White Bread.

BDU pants.

Check.

Freshly pressed random EMS shirt.

Check. Check.

Extremely eager and geeky EMT.

Triple check, baby.

Yes, folks, that's me. I've been reduced to being "that chick". That EMT. That person who is entirely too excited to be one of us on the job. The one that everyone is annoyed by. The one who is too green to be burned out, the one who lives for the tones to drop, the one you HATE.

At least I recognize it in myself. That's got to count for something, right?

I'm with that friend, the one I mentioned from basic school. The one who hates bugs but doesn't want anyone to know about it (sorry dear, had to say it! Payback is a bitch!) The one who refuses to be photographed unless he is covered in blood. The one who's ass I'm going to kick the next time I play in euchre and the one who is pissing himself right now at the prospect of being revealed by name. It's okay hon, all evidence of your existence has been removed from this blog.

For my part, I've been reduced to the position of observer. Third rider. As in, sure, check out the craziness that is the Detroit Metro area, but don't you dare touch a patient.

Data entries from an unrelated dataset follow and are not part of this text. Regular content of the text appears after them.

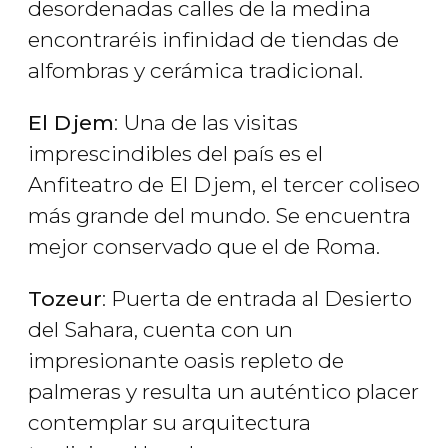
desordenadas calles de la medina
encontraréis infinidad de tiendas de
alfombras y cerámica tradicional.
El Djem
: Una de las visitas
imprescindibles del país es el
Anfiteatro de El Djem, el tercer coliseo
más grande del mundo. Se encuentra
mejor conservado que el de Roma.
Tozeur
: Puerta de entrada al Desierto
del Sahara, cuenta con un
impresionante oasis repleto de
palmeras y resulta un auténtico placer
contemplar su arquitectura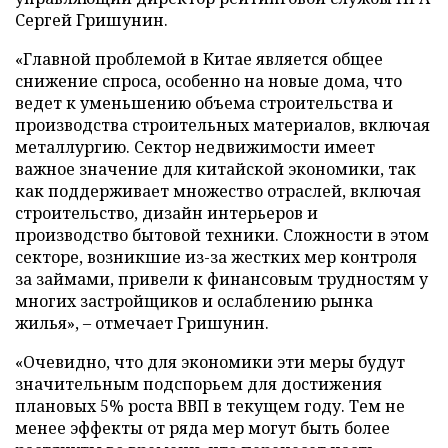
Сергей Гришунин.
«Главной проблемой в Китае является общее
снижение спроса, особенно на новые дома, что
ведет к уменьшению объема строительства и
производства строительных материалов, включая
металлургию. Сектор недвижимости имеет
важное значение для китайской экономики, так
как поддерживает множество отраслей, включая
строительство, дизайн интерьеров и
производство бытовой техники. Сложности в этом
секторе, возникшие из-за жестких мер контроля
за займами, привели к финансовым трудностям у
многих застройщиков и ослаблению рынка
жилья», – отмечает Гришунин.
«Очевидно, что для экономики эти меры будут
значительным подспорьем для достижения
плановых 5% роста ВВП в текущем году. Тем не
менее эффекты от ряда мер могут быть более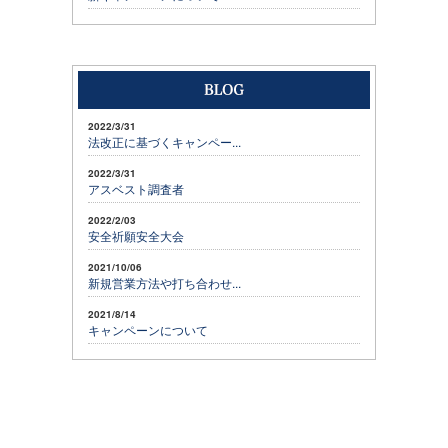
2022/3/31
法改正に基づくキャンペー...
2022/3/31
アスベスト調査者
2022/2/03
安全祈願安全大会
2021/10/06
新規営業方法や打ち合わせ...
2021/8/14
キャンペーンについて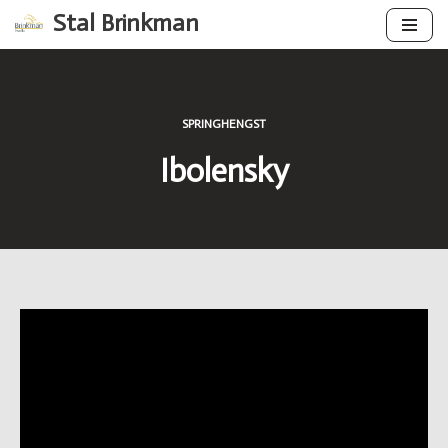
Stal Brinkman
Ga
naar
de
inhoud
SPRINGHENGST
Ibolensky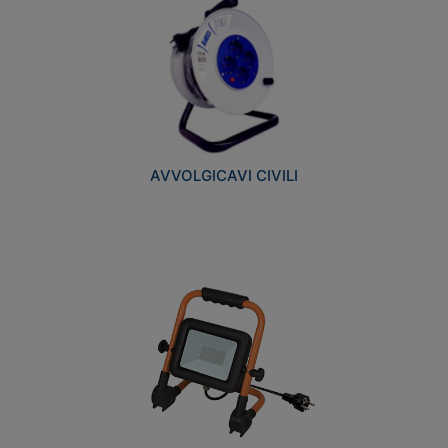
AVVOLGICAVI CIVILI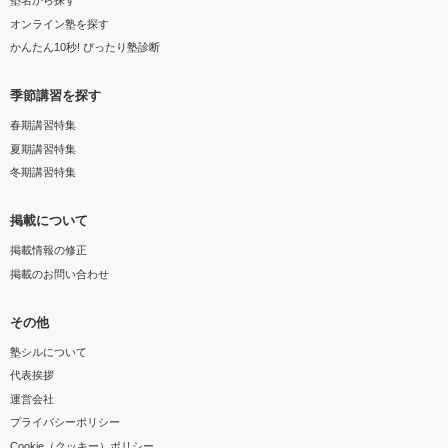
塾名から探す
オンライン塾を探す
かんたん10秒! ぴったり塾診断
季節講習を探す
春期講習特集
夏期講習特集
冬期講習特集
掲載について
掲載情報の修正
掲載のお問い合わせ
その他
塾シルについて
代表挨拶
運営会社
プライバシーポリシー
Cookie（クッキー）ポリシー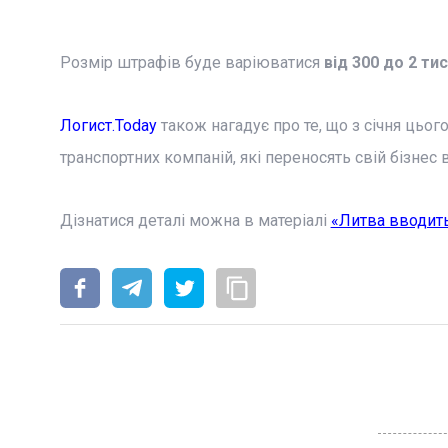
Розмір штрафів буде варіюватися
від 300 до 2 ти
Логист.Today
також нагадує про те, що з січня цьо
транспортних компаній, які переносять свій бізнес 
Дізнатися деталі можна в матеріалі
«Литва вводить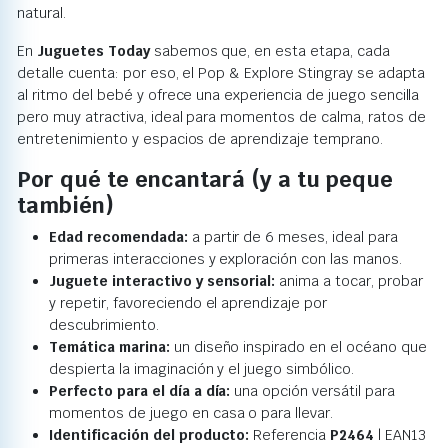
natural.
En
Juguetes Today
sabemos que, en esta etapa, cada
detalle cuenta: por eso, el Pop & Explore Stingray se adapta
al ritmo del bebé y ofrece una experiencia de juego sencilla
pero muy atractiva, ideal para momentos de calma, ratos de
entretenimiento y espacios de aprendizaje temprano.
Por qué te encantará (y a tu peque
también)
Edad recomendada:
a partir de 6 meses, ideal para
primeras interacciones y exploración con las manos.
Juguete interactivo y sensorial:
anima a tocar, probar
y repetir, favoreciendo el aprendizaje por
descubrimiento.
Temática marina:
un diseño inspirado en el océano que
despierta la imaginación y el juego simbólico.
Perfecto para el día a día:
una opción versátil para
momentos de juego en casa o para llevar.
Identificación del producto:
Referencia
P2464
| EAN13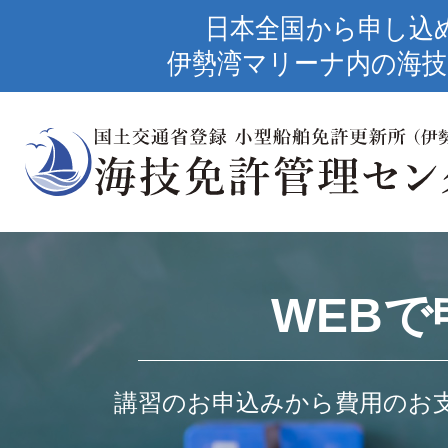
日本全国から申し込
伊勢湾マリーナ内の海技
WEBで
講習のお申込みから費用のお支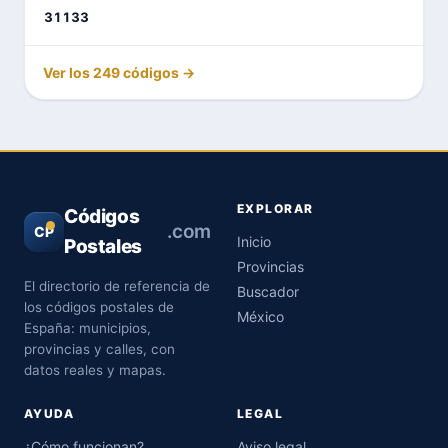
31133
Ver los 249 códigos →
EXPLORAR
Códigos
.com
CP
Inicio
Postales
Provincias
El directorio de referencia de
Buscador
los códigos postales de
México
España: municipios,
provincias y calles, con
datos reales y mapas.
AYUDA
LEGAL
¿Cómo funcionan?
Aviso legal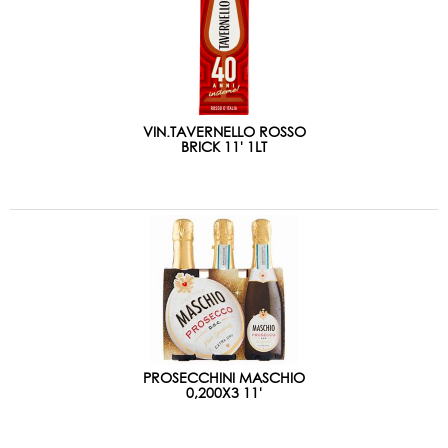
VIN.TAVERNELLO ROSSO
BRICK 11' 1LT
PROSECCHINI MASCHIO
0,200X3 11'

Okay then, fair enough. Hell I'm willing to scrub your toilets if you give me a job. Is it okay if I still wear some pretty purple gloves?

I'm assured it's more than okay. And oh, by the way, you're going to need to throw this on.

Fantastic. At least my boobs look like Pamela Anderson's. Mental note: If I get hired, I need to find one in an adult size. Or not, if there are boys in flight suits or turnout gear nearby. Hopefully I won't have to breathe.

Those of you who really know me know that I'm as white bread as they come.

I didn't get shot at, no one swung at me (hell, Ann Arbor's got ya beat there), but it was eye opening.

Inner city in NW Ohio does not equate to inner city in fucking Detroit.

For now, I'm going to bed.

More tomorrow including a routine dialysis transfer that was extremely routine, a trip to a prison that was anything but routine, what in the hell was he doing in a bar anyway, and bugs bugs and more bugs.

Yeah, I know, exciting. I know. /end sarcasm.

7 comments:

EE said...

"That person who is entirely too excited to be one of us on the job. The one that everyone is annoyed by. The one who is too green to be burned out, the one who lives for the tones to drop, the one you HATE."

Naw, I like that person. It's refreshing to see someone enjoy being an EMT. Makes me miss being that person, though. As long as they don't get my ass hurt/killed, I like them.

.. said...

I am waiting on the edge of my seat! No, seriously... I am.

lucy said...

Epi...I was drawn to your blog because of you enthusiasm and because I wanted to know more about a female EMT as that was what my daughter aspires to be.

You have never disappointed me no matter what the topic and you have made me believe that maybe just maybe it will be okay for my baby to be out in THAT world. I am so glad you are excited and are again doing what you love.

Congratulations girl!

Reise said...

I have always wondered what working in inner city detroit would be like, me being from west michigan, i have never ventured out that far. im interested to hear your stories about it!

JS said...

WHo are you riding with? I worked EMS in the city of detroit for years. I even worked for the detroit fire department for a while. Are you riding private or with a fire deprtment? I would love to know which one? Good luck, and its not as bad as everyone says. I did have my ambulance stolen at detroit recieving hospital once! true story. Good luck. JS

Medix311 said...

Good luck to you Epi. Hope that working in the big city is exciting and fun and every it's cracked up to be. By the way, I'm diggin the flack vest. Only thing that would make it better is if it said EMS or MEDIC or something else target inducing.

Be safe.

Doug said...

In the immortal words of Sgt. Esterhaus: Hey! Let's be careful out there.